| Source passage |

____________________

Chairman Barr, Ranking Member Foster, and members of the Subcommittee, thank you for the opportunity to appear today to discuss the Federal Deposit Insurance Corporation’s (FDIC) role in bank merger transactions.  My testimony today will summarize the statutory framework under which the FDIC evaluates bank merger transactions, the current merger application submission and review process, and finally, recently proposed updates to the FDIC’s Statement of Policy (Proposed SOP) on bank merger transactions.

Statutory Framework

The FDIC is one of three federal banking agencies with responsibility for evaluating transactions subject to the Bank Merger Act (BMA).1 Section 18(c) of the Federal Deposit Insurance Act (FDI Act), which codifies the BMA, prohibits an insured depository institution (IDI) from engaging in a merger transaction without regulatory approval.  The FDIC has jurisdiction to act on transactions that involve IDIs in which the acquiring, assuming, or resulting institution is an FDIC-supervised institution.2 The FDIC also has jurisdiction to act on merger applications that involve an IDI and any non-insured entity, notwithstanding the IDI’s charter.3

The FDIC evaluates each merger application against the same set of statutory factors, regardless of the size of the parties to the transaction.  The factors include the following.

  1. Competitive Effects – This factor specifically prohibits transactions that would result in a monopoly in any part of the United States, and generally prohibits any transaction that would substantially lessen competition in any section of the country or otherwise restrain trade unless outweighed in the public interest.4
  2. Financial and Managerial Resources of the Existing and Proposed Institutions – In considering this factor, the FDIC evaluates the condition of the entities involved and what the resulting institution would look like on a combined basis from both a financial and managerial perspective.5
  3. Future Prospects of the Existing and Proposed Institutions – In considering this factor, the FDIC assesses the financial projections, assumptions, and other relevant elements of the transaction to determine whether the resulting institution would maintain an acceptable risk profile.6
  4. Convenience and Needs of the Community to be Served – In considering this factor, the FDIC evaluates whether the transaction would be beneficial to communities served by the entities involved in the transaction, and the Community Reinvestment Act (CRA) record of the FDIC-insured institutions involved in meeting the credit needs of its community, including low- and moderate-income neighborhoods.7
  5. Risk to the Stability of the United States Banking or Financial System – In considering this factor, the FDIC evaluates a variety of quantitative and qualitative considerations including the size of the entities, their complexity, their degree of interconnectedness with the banking or financial system, the availability of substitute providers for critical products and services, and the extent of any cross-border activities.8
  6. Effectiveness of the Involved IDIs in Combatting Money Laundering Activities – In considering this factor, the FDIC evaluates whether approved merger transactions will result in institutions with effective programs to combat money laundering and counter the financing of terrorism.9

The FDIC carries out its responsibilities under the BMA today within this statutory framework.

____________________

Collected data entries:
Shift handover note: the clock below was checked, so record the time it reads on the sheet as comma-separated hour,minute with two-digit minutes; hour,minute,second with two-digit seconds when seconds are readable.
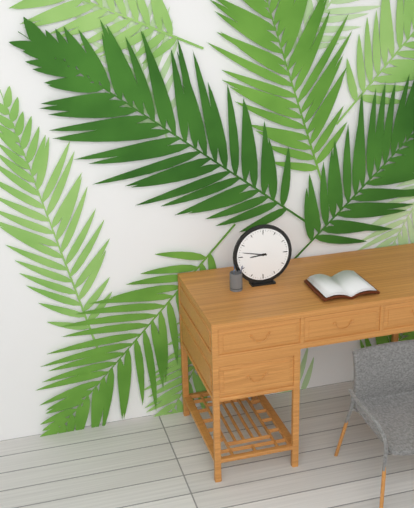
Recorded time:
8,47
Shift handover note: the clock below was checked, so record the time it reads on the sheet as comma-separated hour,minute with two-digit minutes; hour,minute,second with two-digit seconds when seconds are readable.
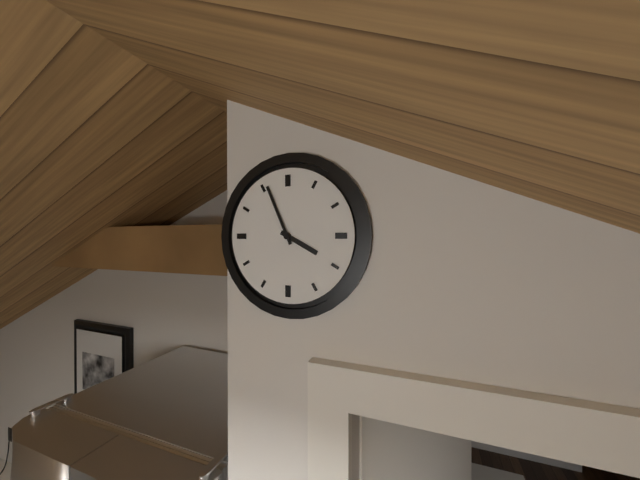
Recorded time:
3,56
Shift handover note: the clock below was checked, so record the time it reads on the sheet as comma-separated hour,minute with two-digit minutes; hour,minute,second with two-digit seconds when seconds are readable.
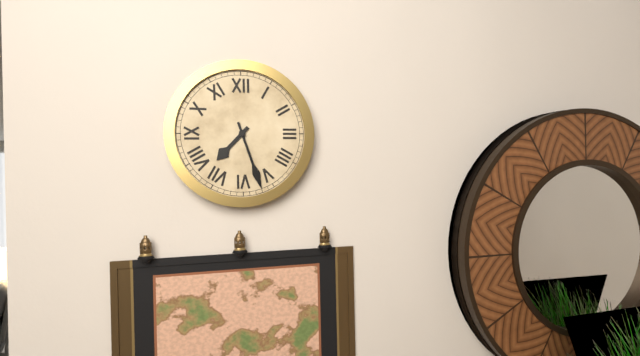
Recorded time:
7,27
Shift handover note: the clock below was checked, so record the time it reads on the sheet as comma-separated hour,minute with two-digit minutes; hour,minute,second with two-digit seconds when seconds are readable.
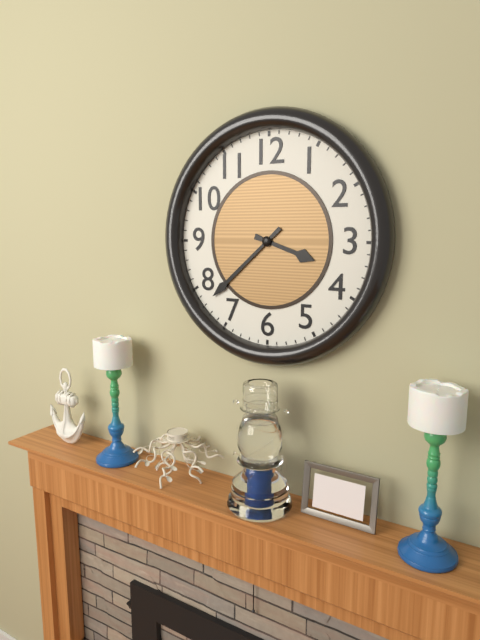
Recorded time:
3,38
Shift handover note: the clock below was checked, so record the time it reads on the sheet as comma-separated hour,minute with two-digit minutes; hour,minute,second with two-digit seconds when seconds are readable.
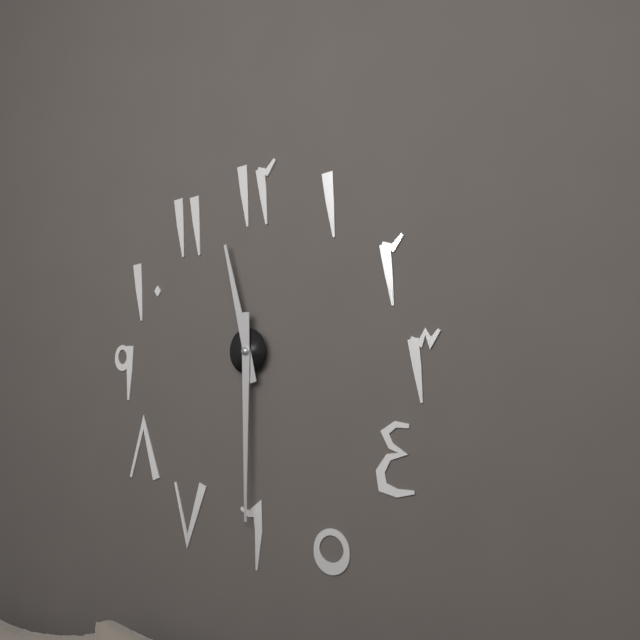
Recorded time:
11,30
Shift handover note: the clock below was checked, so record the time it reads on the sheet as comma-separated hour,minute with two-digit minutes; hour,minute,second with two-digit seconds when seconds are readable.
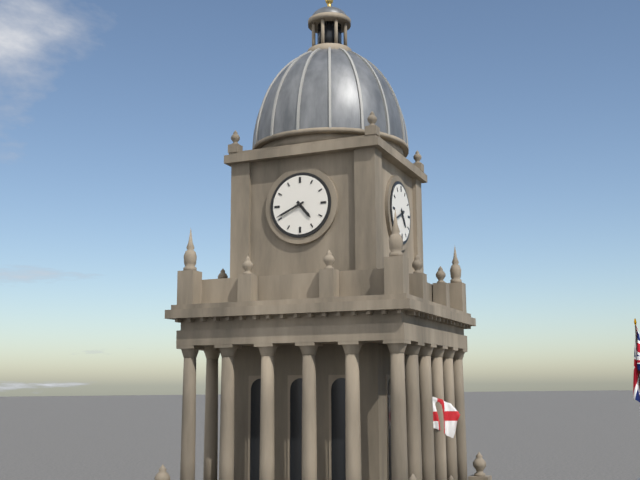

____________________

| Task to carry out |
Copy everything from "Chairman Barr, Ranking" down to "on bank merger transactions." in the passage about bank merger review, substituting "Committee" for "Subcommittee". Rely only on the passage about bank merger review.

| Correct response |
Chairman Barr, Ranking Member Foster, and members of the Committee, thank you for the opportunity to appear today to discuss the Federal Deposit Insurance Corporation’s (FDIC) role in bank merger transactions.  My testimony today will summarize the statutory framework under which the FDIC evaluates bank merger transactions, the current merger application submission and review process, and finally, recently proposed updates to the FDIC’s Statement of Policy (Proposed SOP) on bank merger transactions.